RECORD LIST
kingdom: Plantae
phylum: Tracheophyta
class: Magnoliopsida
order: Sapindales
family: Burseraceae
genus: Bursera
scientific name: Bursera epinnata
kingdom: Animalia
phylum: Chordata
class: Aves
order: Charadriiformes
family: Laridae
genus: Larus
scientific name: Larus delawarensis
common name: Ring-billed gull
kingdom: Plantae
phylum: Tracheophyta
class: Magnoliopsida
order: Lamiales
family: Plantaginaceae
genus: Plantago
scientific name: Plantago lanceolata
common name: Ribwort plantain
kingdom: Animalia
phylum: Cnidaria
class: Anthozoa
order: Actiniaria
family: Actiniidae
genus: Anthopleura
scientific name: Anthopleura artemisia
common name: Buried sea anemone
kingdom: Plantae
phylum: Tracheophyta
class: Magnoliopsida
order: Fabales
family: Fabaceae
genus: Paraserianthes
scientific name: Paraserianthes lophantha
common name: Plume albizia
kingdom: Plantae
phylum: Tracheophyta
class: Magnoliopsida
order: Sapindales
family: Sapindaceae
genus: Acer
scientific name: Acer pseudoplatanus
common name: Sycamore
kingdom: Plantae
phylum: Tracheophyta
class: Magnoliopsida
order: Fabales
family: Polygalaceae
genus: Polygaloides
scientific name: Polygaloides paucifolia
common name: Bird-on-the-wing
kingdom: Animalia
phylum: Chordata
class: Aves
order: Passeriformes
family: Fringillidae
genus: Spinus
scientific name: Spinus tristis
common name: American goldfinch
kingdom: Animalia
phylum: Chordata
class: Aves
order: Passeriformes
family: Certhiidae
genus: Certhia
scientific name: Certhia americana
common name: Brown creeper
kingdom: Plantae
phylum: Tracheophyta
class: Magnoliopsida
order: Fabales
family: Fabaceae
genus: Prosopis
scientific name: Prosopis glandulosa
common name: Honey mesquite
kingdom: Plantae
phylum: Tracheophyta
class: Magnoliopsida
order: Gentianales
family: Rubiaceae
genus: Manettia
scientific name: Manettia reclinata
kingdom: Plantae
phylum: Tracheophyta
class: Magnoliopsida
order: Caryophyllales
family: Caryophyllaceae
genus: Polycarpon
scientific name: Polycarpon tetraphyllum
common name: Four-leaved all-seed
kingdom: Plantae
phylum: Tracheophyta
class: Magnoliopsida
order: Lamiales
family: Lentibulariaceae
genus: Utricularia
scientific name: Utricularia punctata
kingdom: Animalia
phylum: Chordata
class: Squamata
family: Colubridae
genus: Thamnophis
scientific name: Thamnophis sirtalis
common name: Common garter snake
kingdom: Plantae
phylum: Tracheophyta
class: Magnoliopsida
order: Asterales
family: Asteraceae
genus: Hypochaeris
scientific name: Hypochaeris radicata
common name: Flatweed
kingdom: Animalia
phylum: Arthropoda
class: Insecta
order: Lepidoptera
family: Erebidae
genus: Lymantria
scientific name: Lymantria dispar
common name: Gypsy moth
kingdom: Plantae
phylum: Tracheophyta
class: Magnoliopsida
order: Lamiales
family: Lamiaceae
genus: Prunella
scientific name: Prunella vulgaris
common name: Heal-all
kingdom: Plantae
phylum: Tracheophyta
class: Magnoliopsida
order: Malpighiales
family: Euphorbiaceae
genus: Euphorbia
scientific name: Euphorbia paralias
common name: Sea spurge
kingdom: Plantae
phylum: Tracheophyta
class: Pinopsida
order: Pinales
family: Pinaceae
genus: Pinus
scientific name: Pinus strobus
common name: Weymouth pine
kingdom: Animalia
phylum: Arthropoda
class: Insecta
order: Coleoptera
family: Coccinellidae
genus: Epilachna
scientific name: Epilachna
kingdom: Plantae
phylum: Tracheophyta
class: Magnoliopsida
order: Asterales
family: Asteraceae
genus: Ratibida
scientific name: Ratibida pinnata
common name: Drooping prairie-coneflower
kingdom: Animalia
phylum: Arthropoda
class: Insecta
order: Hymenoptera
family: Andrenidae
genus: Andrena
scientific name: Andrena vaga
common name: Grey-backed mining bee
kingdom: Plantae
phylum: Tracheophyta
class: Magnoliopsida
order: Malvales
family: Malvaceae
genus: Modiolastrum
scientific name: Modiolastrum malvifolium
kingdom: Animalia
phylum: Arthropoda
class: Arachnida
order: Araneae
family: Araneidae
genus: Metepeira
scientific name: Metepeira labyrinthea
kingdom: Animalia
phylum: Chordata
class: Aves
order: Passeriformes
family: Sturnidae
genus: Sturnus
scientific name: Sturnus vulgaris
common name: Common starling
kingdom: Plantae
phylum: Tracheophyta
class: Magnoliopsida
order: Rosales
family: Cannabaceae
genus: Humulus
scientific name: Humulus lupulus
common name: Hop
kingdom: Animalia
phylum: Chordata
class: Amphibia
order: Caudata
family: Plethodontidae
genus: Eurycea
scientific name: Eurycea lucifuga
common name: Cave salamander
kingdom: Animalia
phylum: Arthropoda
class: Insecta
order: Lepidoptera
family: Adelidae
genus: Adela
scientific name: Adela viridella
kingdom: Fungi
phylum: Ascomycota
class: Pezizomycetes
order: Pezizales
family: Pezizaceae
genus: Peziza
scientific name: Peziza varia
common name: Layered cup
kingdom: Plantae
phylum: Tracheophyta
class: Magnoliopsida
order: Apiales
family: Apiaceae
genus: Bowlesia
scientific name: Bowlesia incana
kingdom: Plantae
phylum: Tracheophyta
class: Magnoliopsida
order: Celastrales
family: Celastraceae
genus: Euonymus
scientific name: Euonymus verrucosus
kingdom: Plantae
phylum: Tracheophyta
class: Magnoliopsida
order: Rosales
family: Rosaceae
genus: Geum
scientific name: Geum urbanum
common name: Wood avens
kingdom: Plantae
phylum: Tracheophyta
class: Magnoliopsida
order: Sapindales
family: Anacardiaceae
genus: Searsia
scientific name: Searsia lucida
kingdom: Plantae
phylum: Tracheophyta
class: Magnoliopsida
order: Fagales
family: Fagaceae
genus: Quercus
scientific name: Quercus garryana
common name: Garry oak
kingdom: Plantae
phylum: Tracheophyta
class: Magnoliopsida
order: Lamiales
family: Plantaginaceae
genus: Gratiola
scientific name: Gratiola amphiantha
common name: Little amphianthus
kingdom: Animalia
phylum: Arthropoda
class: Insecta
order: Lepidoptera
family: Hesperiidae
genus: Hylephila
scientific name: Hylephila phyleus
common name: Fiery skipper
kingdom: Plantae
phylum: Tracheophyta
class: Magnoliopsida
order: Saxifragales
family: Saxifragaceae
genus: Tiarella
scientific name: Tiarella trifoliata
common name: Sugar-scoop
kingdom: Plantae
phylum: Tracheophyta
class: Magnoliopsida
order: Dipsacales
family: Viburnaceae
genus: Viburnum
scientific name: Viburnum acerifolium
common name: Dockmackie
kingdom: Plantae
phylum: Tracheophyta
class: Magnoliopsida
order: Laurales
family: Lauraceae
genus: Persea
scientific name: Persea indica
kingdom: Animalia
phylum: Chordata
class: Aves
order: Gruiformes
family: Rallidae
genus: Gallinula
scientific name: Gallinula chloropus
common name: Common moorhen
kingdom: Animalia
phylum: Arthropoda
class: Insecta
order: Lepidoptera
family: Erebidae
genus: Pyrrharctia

TASK TO COMPLETE
Convert every line in the rows above into one numbered list, omitting any blank lines.

TASK RESULT
1. kingdom: Plantae
2. phylum: Tracheophyta
3. class: Magnoliopsida
4. order: Sapindales
5. family: Burseraceae
6. genus: Bursera
7. scientific name: Bursera epinnata
8. kingdom: Animalia
9. phylum: Chordata
10. class: Aves
11. order: Charadriiformes
12. family: Laridae
13. genus: Larus
14. scientific name: Larus delawarensis
15. common name: Ring-billed gull
16. kingdom: Plantae
17. phylum: Tracheophyta
18. class: Magnoliopsida
19. order: Lamiales
20. family: Plantaginaceae
21. genus: Plantago
22. scientific name: Plantago lanceolata
23. common name: Ribwort plantain
24. kingdom: Animalia
25. phylum: Cnidaria
26. class: Anthozoa
27. order: Actiniaria
28. family: Actiniidae
29. genus: Anthopleura
30. scientific name: Anthopleura artemisia
31. common name: Buried sea anemone
32. kingdom: Plantae
33. phylum: Tracheophyta
34. class: Magnoliopsida
35. order: Fabales
36. family: Fabaceae
37. genus: Paraserianthes
38. scientific name: Paraserianthes lophantha
39. common name: Plume albizia
40. kingdom: Plantae
41. phylum: Tracheophyta
42. class: Magnoliopsida
43. order: Sapindales
44. family: Sapindaceae
45. genus: Acer
46. scientific name: Acer pseudoplatanus
47. common name: Sycamore
48. kingdom: Plantae
49. phylum: Tracheophyta
50. class: Magnoliopsida
51. order: Fabales
52. family: Polygalaceae
53. genus: Polygaloides
54. scientific name: Polygaloides paucifolia
55. common name: Bird-on-the-wing
56. kingdom: Animalia
57. phylum: Chordata
58. class: Aves
59. order: Passeriformes
60. family: Fringillidae
61. genus: Spinus
62. scientific name: Spinus tristis
63. common name: American goldfinch
64. kingdom: Animalia
65. phylum: Chordata
66. class: Aves
67. order: Passeriformes
68. family: Certhiidae
69. genus: Certhia
70. scientific name: Certhia americana
71. common name: Brown creeper
72. kingdom: Plantae
73. phylum: Tracheophyta
74. class: Magnoliopsida
75. order: Fabales
76. family: Fabaceae
77. genus: Prosopis
78. scientific name: Prosopis glandulosa
79. common name: Honey mesquite
80. kingdom: Plantae
81. phylum: Tracheophyta
82. class: Magnoliopsida
83. order: Gentianales
84. family: Rubiaceae
85. genus: Manettia
86. scientific name: Manettia reclinata
87. kingdom: Plantae
88. phylum: Tracheophyta
89. class: Magnoliopsida
90. order: Caryophyllales
91. family: Caryophyllaceae
92. genus: Polycarpon
93. scientific name: Polycarpon tetraphyllum
94. common name: Four-leaved all-seed
95. kingdom: Plantae
96. phylum: Tracheophyta
97. class: Magnoliopsida
98. order: Lamiales
99. family: Lentibulariaceae
100. genus: Utricularia
101. scientific name: Utricularia punctata
102. kingdom: Animalia
103. phylum: Chordata
104. class: Squamata
105. family: Colubridae
106. genus: Thamnophis
107. scientific name: Thamnophis sirtalis
108. common name: Common garter snake
109. kingdom: Plantae
110. phylum: Tracheophyta
111. class: Magnoliopsida
112. order: Asterales
113. family: Asteraceae
114. genus: Hypochaeris
115. scientific name: Hypochaeris radicata
116. common name: Flatweed
117. kingdom: Animalia
118. phylum: Arthropoda
119. class: Insecta
120. order: Lepidoptera
121. family: Erebidae
122. genus: Lymantria
123. scientific name: Lymantria dispar
124. common name: Gypsy moth
125. kingdom: Plantae
126. phylum: Tracheophyta
127. class: Magnoliopsida
128. order: Lamiales
129. family: Lamiaceae
130. genus: Prunella
131. scientific name: Prunella vulgaris
132. common name: Heal-all
133. kingdom: Plantae
134. phylum: Tracheophyta
135. class: Magnoliopsida
136. order: Malpighiales
137. family: Euphorbiaceae
138. genus: Euphorbia
139. scientific name: Euphorbia paralias
140. common name: Sea spurge
141. kingdom: Plantae
142. phylum: Tracheophyta
143. class: Pinopsida
144. order: Pinales
145. family: Pinaceae
146. genus: Pinus
147. scientific name: Pinus strobus
148. common name: Weymouth pine
149. kingdom: Animalia
150. phylum: Arthropoda
151. class: Insecta
152. order: Coleoptera
153. family: Coccinellidae
154. genus: Epilachna
155. scientific name: Epilachna
156. kingdom: Plantae
157. phylum: Tracheophyta
158. class: Magnoliopsida
159. order: Asterales
160. family: Asteraceae
161. genus: Ratibida
162. scientific name: Ratibida pinnata
163. common name: Drooping prairie-coneflower
164. kingdom: Animalia
165. phylum: Arthropoda
166. class: Insecta
167. order: Hymenoptera
168. family: Andrenidae
169. genus: Andrena
170. scientific name: Andrena vaga
171. common name: Grey-backed mining bee
172. kingdom: Plantae
173. phylum: Tracheophyta
174. class: Magnoliopsida
175. order: Malvales
176. family: Malvaceae
177. genus: Modiolastrum
178. scientific name: Modiolastrum malvifolium
179. kingdom: Animalia
180. phylum: Arthropoda
181. class: Arachnida
182. order: Araneae
183. family: Araneidae
184. genus: Metepeira
185. scientific name: Metepeira labyrinthea
186. kingdom: Animalia
187. phylum: Chordata
188. class: Aves
189. order: Passeriformes
190. family: Sturnidae
191. genus: Sturnus
192. scientific name: Sturnus vulgaris
193. common name: Common starling
194. kingdom: Plantae
195. phylum: Tracheophyta
196. class: Magnoliopsida
197. order: Rosales
198. family: Cannabaceae
199. genus: Humulus
200. scientific name: Humulus lupulus
201. common name: Hop
202. kingdom: Animalia
203. phylum: Chordata
204. class: Amphibia
205. order: Caudata
206. family: Plethodontidae
207. genus: Eurycea
208. scientific name: Eurycea lucifuga
209. common name: Cave salamander
210. kingdom: Animalia
211. phylum: Arthropoda
212. class: Insecta
213. order: Lepidoptera
214. family: Adelidae
215. genus: Adela
216. scientific name: Adela viridella
217. kingdom: Fungi
218. phylum: Ascomycota
219. class: Pezizomycetes
220. order: Pezizales
221. family: Pezizaceae
222. genus: Peziza
223. scientific name: Peziza varia
224. common name: Layered cup
225. kingdom: Plantae
226. phylum: Tracheophyta
227. class: Magnoliopsida
228. order: Apiales
229. family: Apiaceae
230. genus: Bowlesia
231. scientific name: Bowlesia incana
232. kingdom: Plantae
233. phylum: Tracheophyta
234. class: Magnoliopsida
235. order: Celastrales
236. family: Celastraceae
237. genus: Euonymus
238. scientific name: Euonymus verrucosus
239. kingdom: Plantae
240. phylum: Tracheophyta
241. class: Magnoliopsida
242. order: Rosales
243. family: Rosaceae
244. genus: Geum
245. scientific name: Geum urbanum
246. common name: Wood avens
247. kingdom: Plantae
248. phylum: Tracheophyta
249. class: Magnoliopsida
250. order: Sapindales
251. family: Anacardiaceae
252. genus: Searsia
253. scientific name: Searsia lucida
254. kingdom: Plantae
255. phylum: Tracheophyta
256. class: Magnoliopsida
257. order: Fagales
258. family: Fagaceae
259. genus: Quercus
260. scientific name: Quercus garryana
261. common name: Garry oak
262. kingdom: Plantae
263. phylum: Tracheophyta
264. class: Magnoliopsida
265. order: Lamiales
266. family: Plantaginaceae
267. genus: Gratiola
268. scientific name: Gratiola amphiantha
269. common name: Little amphianthus
270. kingdom: Animalia
271. phylum: Arthropoda
272. class: Insecta
273. order: Lepidoptera
274. family: Hesperiidae
275. genus: Hylephila
276. scientific name: Hylephila phyleus
277. common name: Fiery skipper
278. kingdom: Plantae
279. phylum: Tracheophyta
280. class: Magnoliopsida
281. order: Saxifragales
282. family: Saxifragaceae
283. genus: Tiarella
284. scientific name: Tiarella trifoliata
285. common name: Sugar-scoop
286. kingdom: Plantae
287. phylum: Tracheophyta
288. class: Magnoliopsida
289. order: Dipsacales
290. family: Viburnaceae
291. genus: Viburnum
292. scientific name: Viburnum acerifolium
293. common name: Dockmackie
294. kingdom: Plantae
295. phylum: Tracheophyta
296. class: Magnoliopsida
297. order: Laurales
298. family: Lauraceae
299. genus: Persea
300. scientific name: Persea indica
301. kingdom: Animalia
302. phylum: Chordata
303. class: Aves
304. order: Gruiformes
305. family: Rallidae
306. genus: Gallinula
307. scientific name: Gallinula chloropus
308. common name: Common moorhen
309. kingdom: Animalia
310. phylum: Arthropoda
311. class: Insecta
312. order: Lepidoptera
313. family: Erebidae
314. genus: Pyrrharctia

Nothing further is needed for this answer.